Self-care is key when working with youth who deal with all sorts of
hardships and struggles every single day. I can't be a good mentor if I
am not taking care of myself.
DON'T TAKE THINGS PERSONALLY -
Honestly,
not taking things personally is probably one of the hardest things to
overcome in this field. When our mentee's make a decision with poor judgment that
could lead them into trouble how is it not hard to take it personally? I
know I often have felt inadequate at my job if I couldn't reach my
youth with my words of wisdom. Sometimes you just have to let things go
and have hope that everything will turn out okay in the end.
I
often tell my mentee's that it's their job to make mistakes but the
most important thing that they could do is to learn from that mistake.
Hopefully the impact of the poor choice they made will prevent them from ever doing
it again in the future.
KICK THE SAVIOR COMPLEX TO CURB -
Sometimes
you cant save them all. In my lifetime I have encountered many people
who embraced the, "I'm going to save them all," mentality and let's just
be real for a moment. We can't and that's just the honest truth. We are
not God and at the end of the day our father is the only one who can
save anyone.
As
a mentor it is often hard to watch young people make mistakes and
choices that could lead them astray. Many of the youth I work with have experienced extreme circumstances like getting
locked up, addicted to drugs or alcohol; I have watch them drop out of school,
get pregnant or become a parent, or even victims of sexual abuse. No young person should have to ever experience these types of
situations but sometimes it is the harsh reality of some (not all) of
the young people who I mentor and know. I do my best to meet them where they are
at, walk along side them, and hope that they persevere through the
struggle and get back on track in the end.
The
most challenging thing for me is that I often don't know what sort of
impact I have on my girls. One of my colleagues who is a veteran in the
mentor game told me that we often don't know our impact until our youth
tell us. It could be tomorrow, a year from now, five years from now, or
even ten years down the road. As I sit and reflect upon this thought, I
don't think I ever really thanked the wonderful mentors that I had in my
life. When I think about it I don't really think that I would be where I
am today without them constantly encouraging me to do my best.
WALK ALONGSIDE THEM -
Atticus Finch from To Kill A Mockingbird said it best. “You never really understand a person until you consider
things from his point of view … until you climb into his skin and walk
around in it.” This quote has always resonated with me and I apply this life lesson to my work everyday.

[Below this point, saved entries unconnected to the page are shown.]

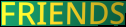
FRIENDSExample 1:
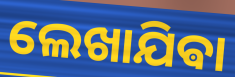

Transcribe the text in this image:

ଲେଖାଯିଵା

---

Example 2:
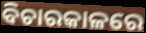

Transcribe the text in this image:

ବିଚାରକାଳରେ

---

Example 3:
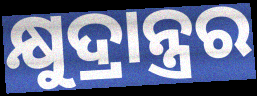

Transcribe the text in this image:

କ୍ଷୁଦ୍ରାନ୍ତ୍ରର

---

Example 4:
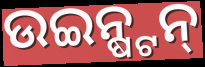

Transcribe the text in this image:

ଉଇନ୍ଷ୍ଟନ୍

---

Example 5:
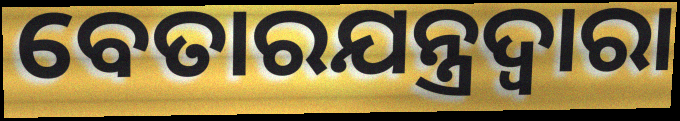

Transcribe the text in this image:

ବେତାରଯନ୍ତ୍ରଦ୍ୱାରା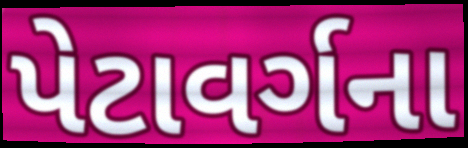
પેટાવર્ગનાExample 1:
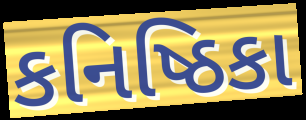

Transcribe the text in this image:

કનિષ્ઠિકા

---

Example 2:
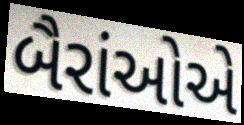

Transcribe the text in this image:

બૈરાંઓએ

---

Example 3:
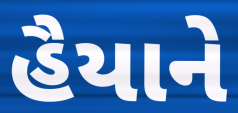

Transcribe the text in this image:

હૈયાને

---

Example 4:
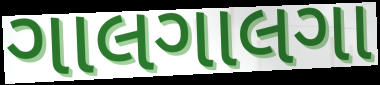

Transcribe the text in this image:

ગાલગાલગા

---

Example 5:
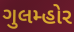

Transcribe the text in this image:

ગુલમ્હોરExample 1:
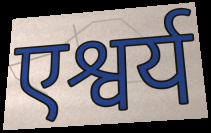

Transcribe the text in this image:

एश्वर्य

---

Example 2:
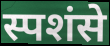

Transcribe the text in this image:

स्पशंसे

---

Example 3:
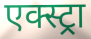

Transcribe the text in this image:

एक्स्ट्रा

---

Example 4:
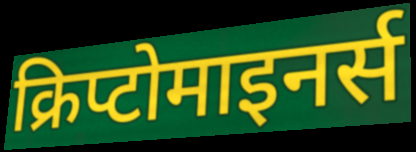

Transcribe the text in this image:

क्रिप्टोमाइनर्स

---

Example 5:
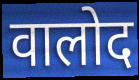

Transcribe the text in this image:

वालोदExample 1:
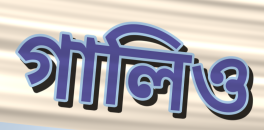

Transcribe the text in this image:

গালিও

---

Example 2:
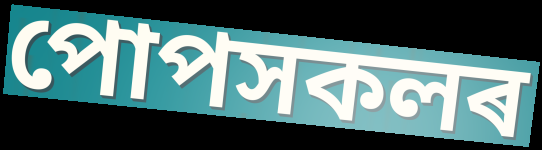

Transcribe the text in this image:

পোপসকলৰ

As a mentor, I always walk alongside my youth not matter what they are going through at the time. It is hard to explain what walking alongside a person looks like but it's being present and supporting them no matter what circumstances come up.

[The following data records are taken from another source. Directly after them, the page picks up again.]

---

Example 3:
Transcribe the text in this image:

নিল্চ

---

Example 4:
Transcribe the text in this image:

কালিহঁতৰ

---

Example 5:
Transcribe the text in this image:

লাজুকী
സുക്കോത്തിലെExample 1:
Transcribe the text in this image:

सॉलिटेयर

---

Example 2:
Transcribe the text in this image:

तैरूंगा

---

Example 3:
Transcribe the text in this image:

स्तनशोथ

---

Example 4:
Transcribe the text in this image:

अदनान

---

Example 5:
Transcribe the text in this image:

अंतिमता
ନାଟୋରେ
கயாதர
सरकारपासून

Many of the young ladies that I mentor are of color and come from very similar backgrounds as me. It's easy for me to put on their skin so-to-speak because I can relate too many of their stories. I think that's one of the aspects that sets me apart, builds trust, and most importantly creates friendship and understanding.

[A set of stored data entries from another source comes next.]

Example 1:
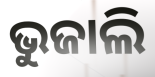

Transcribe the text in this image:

ଭୁଜାଲି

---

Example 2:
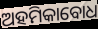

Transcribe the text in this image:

ଅହମିକାବୋଧ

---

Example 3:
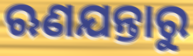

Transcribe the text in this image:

ଋଣଯନ୍ତାରୁ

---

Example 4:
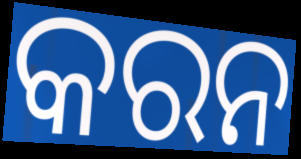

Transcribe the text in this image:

କରନ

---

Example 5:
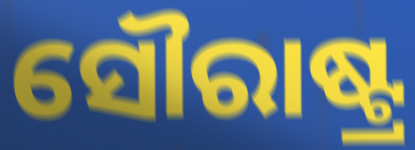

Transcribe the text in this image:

ସୌରାଷ୍ଟ୍ରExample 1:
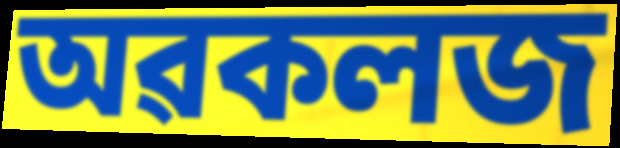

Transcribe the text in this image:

অৱকলজ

Over the weekend I attended a summit and something that the keynote mentioned has stuck with me. He said, "When you take the elevator to the top, always send it back down to someone else." In many ways I feel that this resonates with me, the youth I work with, and even you. Our success will become our youth's successes and the continuum will keep on going with the elevator rising to the top and
coming back down to future generations and the cycle will continue.